There may be a basis in the case of some individuals, as perhaps when a male prostitute uses a condom, where this can be a first step in the direction of a moralization, a first assumption of responsibility, on the way toward recovering an awareness that not everything is allowed and that one cannot do whatever one wants. But it is not really the way to deal with the evil of HIV infection.

It must be read carefully as the Pope has chosen his words also carefully. In highly limited situations, such as a male prostitute, use of a condom can be the “first step” in the “direction” towards the goal of “moralization”, that is, “a first assumption of morality”. This is quite clearly not an approval of condom use, nor does it grant it any moral validity other than seeing in it, perhaps in some cases, the first glimmerings of an emerging personal responsibility, a first realisation that one’s actions have consequences for which one is responsible. In the example the Holy Father uses,then, the male prostitute in using a condom shows the first signs that he realises that his sexual activity has negative consequences both for himself and for others and seeks to prevent those consequences, an implicit if unconscious acceptance that he is responsible for what he does. But, says the Holy Father, the use of the condom here is not the answer to the problem, only the beginning of the journey towards the answer.

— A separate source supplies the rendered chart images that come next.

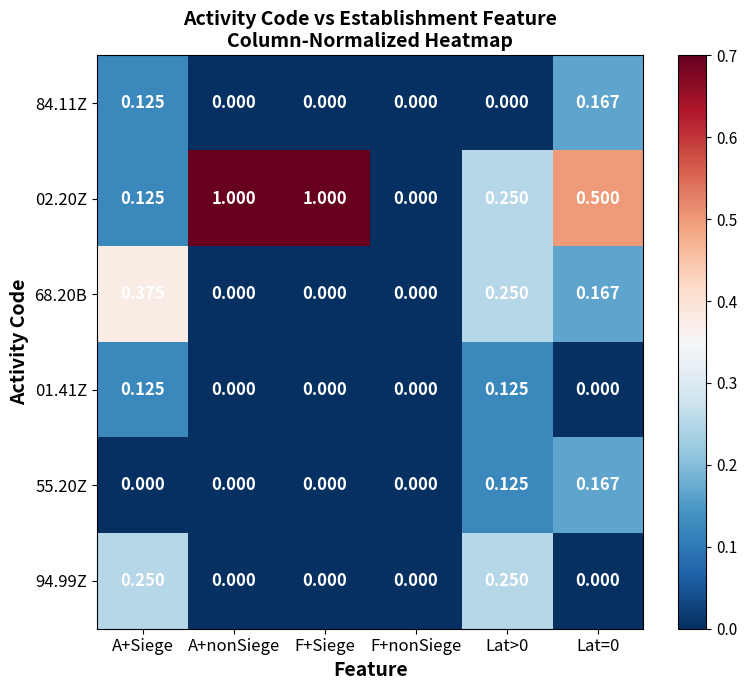

At which label does 02.20Z reach its minimum?

F+nonSiege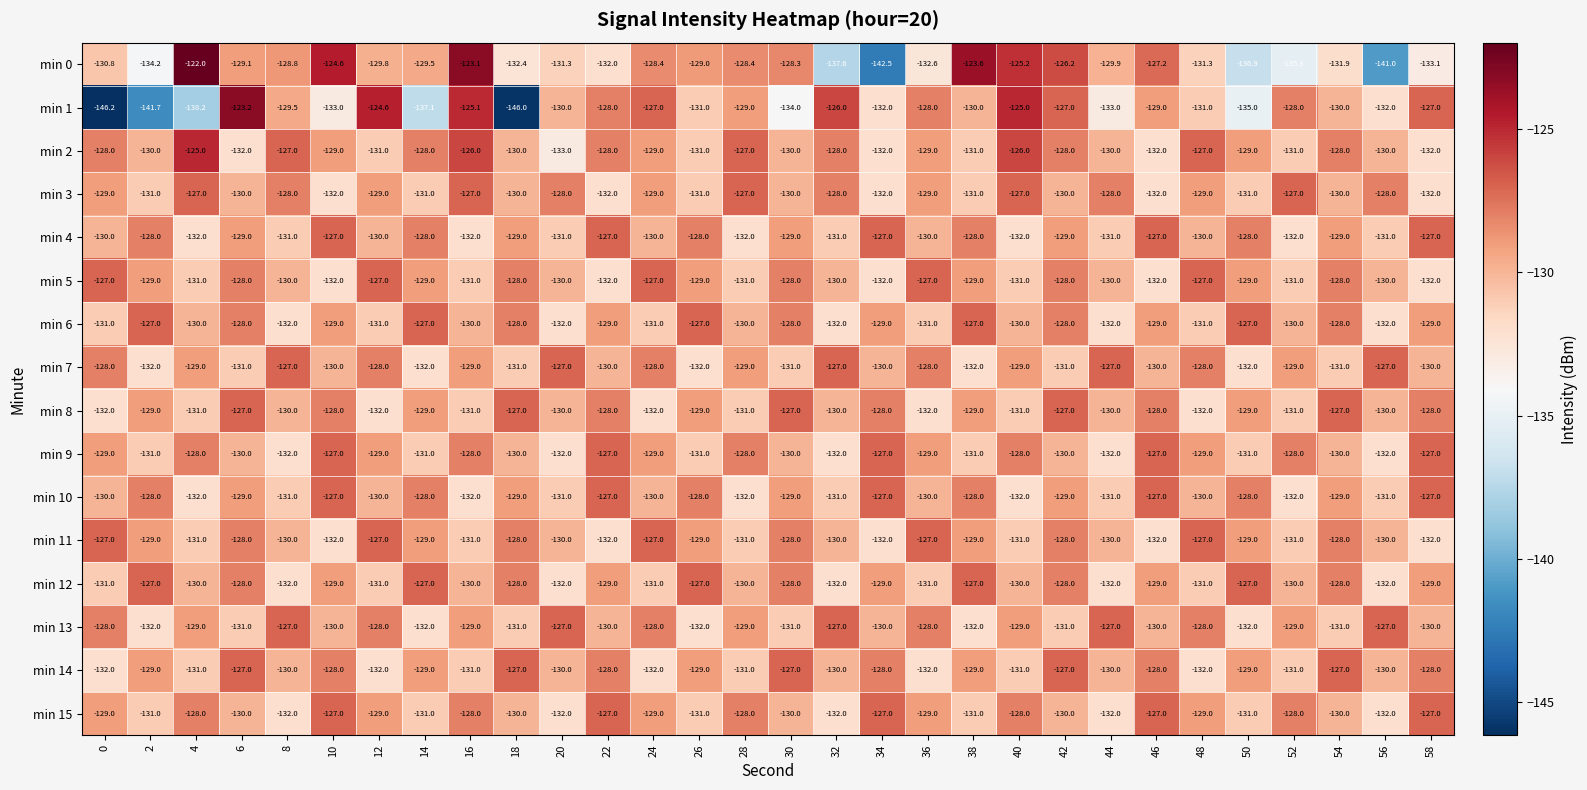

What is the difference between the highest and lowest values at 28?

5.0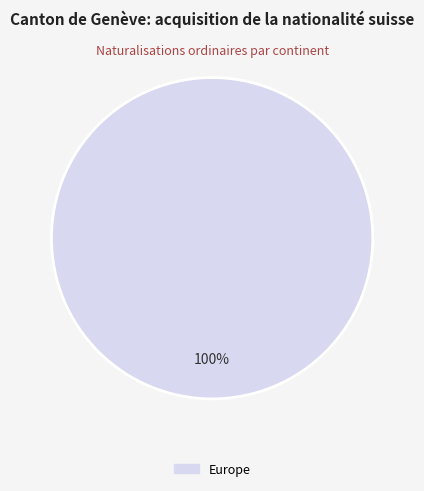

Is there a majority slice in this chart?

Yes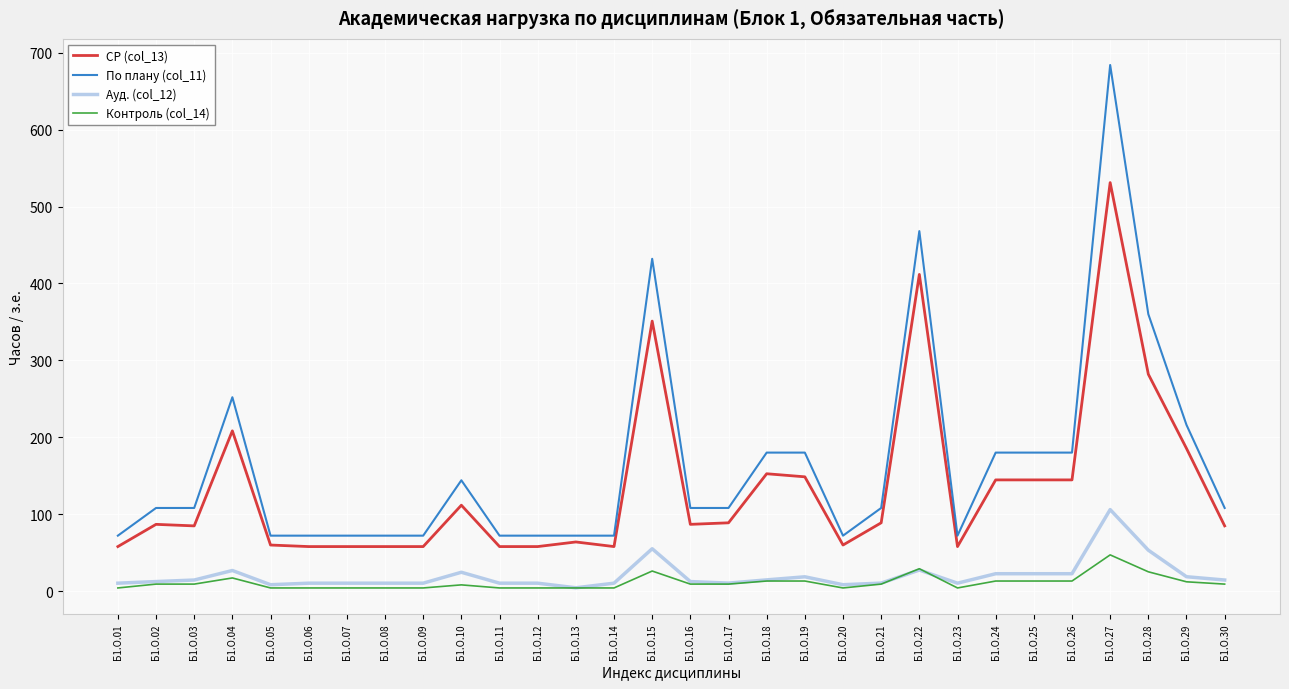

Does the chart have visible grid lines?

Yes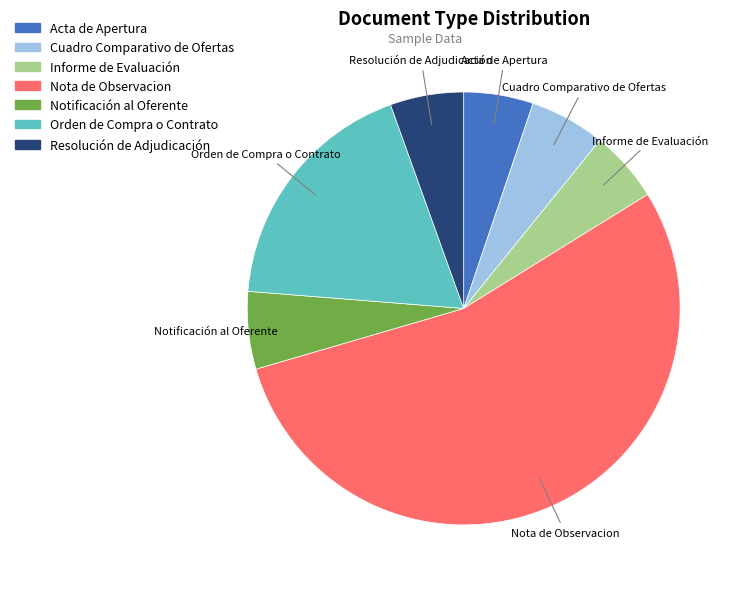

Is it true that Acta de Apertura is 5% of the pie?

True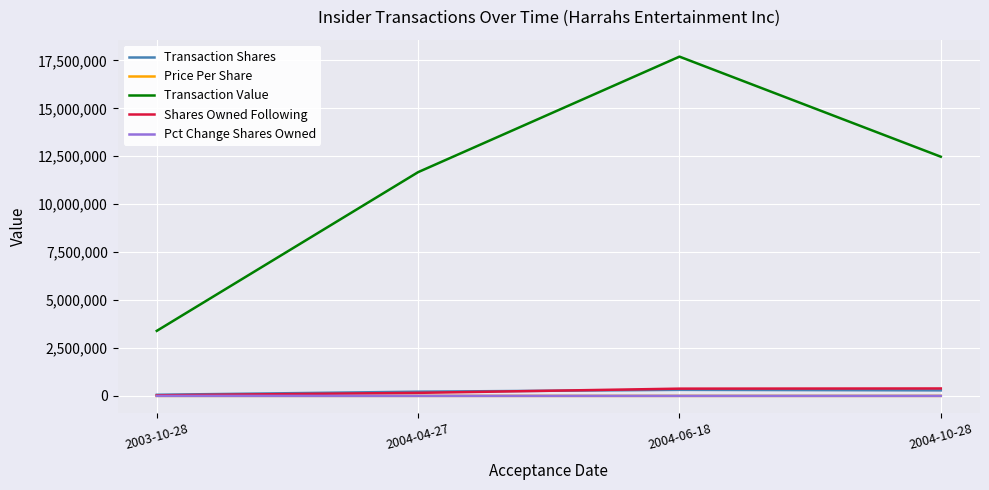

Which series has the largest total across all categories?

Transaction Value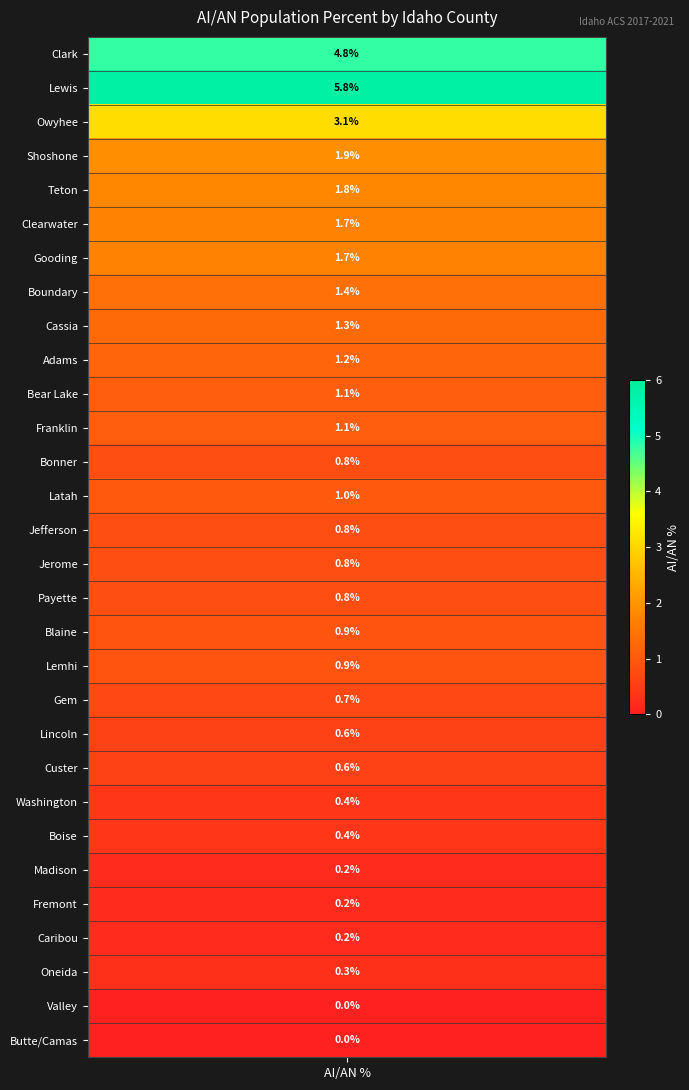

The value at 9 is 1.2. True or false?

True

Then Seewald, perhaps seeing the potential for mis-interpretation, asks directly if the CHurch might then not be opposed to condoms in principle. The Pope gives a soft but clear answer expressing the consistent teaching of the Church:

She [the Church] of course does not regard it as a real or moral solution, but, in this or that case, there can be nonetheless, in the intention of reducing the risk of infection, a first step in a movement toward a different way, a more human way, of living sexuality.

The answer is clearly the logical conclusion of all the Pope has just said previously. The use of condoms is not a “moral solution”, and so cannot be not a valid moral option, though it may, “in this or that case”, sometimes be the start of a journey towards a moral, “more human way… of living sexuality”. In his answer to the previous question the Holy Father said that the answer to the crisis of human sexuality and its disease lies “can really lie only in a humanization of sexuality”. Morality is synonymous with true humanity in Catholic teaching. A truly human and moral sexuality does not use others for personal gratification and then seek to avoid the potential natural consequences; rather it is the expression of total and mutual self-giving between a man and a woman, a commitment of all of one’s life to the other, a commitment which reflects not only the deepest human need but also the relationship God has with all humanity in Christ and though the Church, Christ’s body.

So Pope Benedict’s words, far from approving the use of condoms, actually reaffirm that the Church does not see in them a moral solution to human misuse of sexuality, but reveal the pastor’s heart which sees that their use could be the beginning, in some people, of an emerging sense of responsibility and the beginning of a journey towards a fully moral, and so fully human, solution to the drama of their lives.

As always it is better to take the time to read the Pope’s words yourself than to rely on the media’s reporting of them. Soundbites and a few words quoted out of context do not do justice to any careful, logical argument.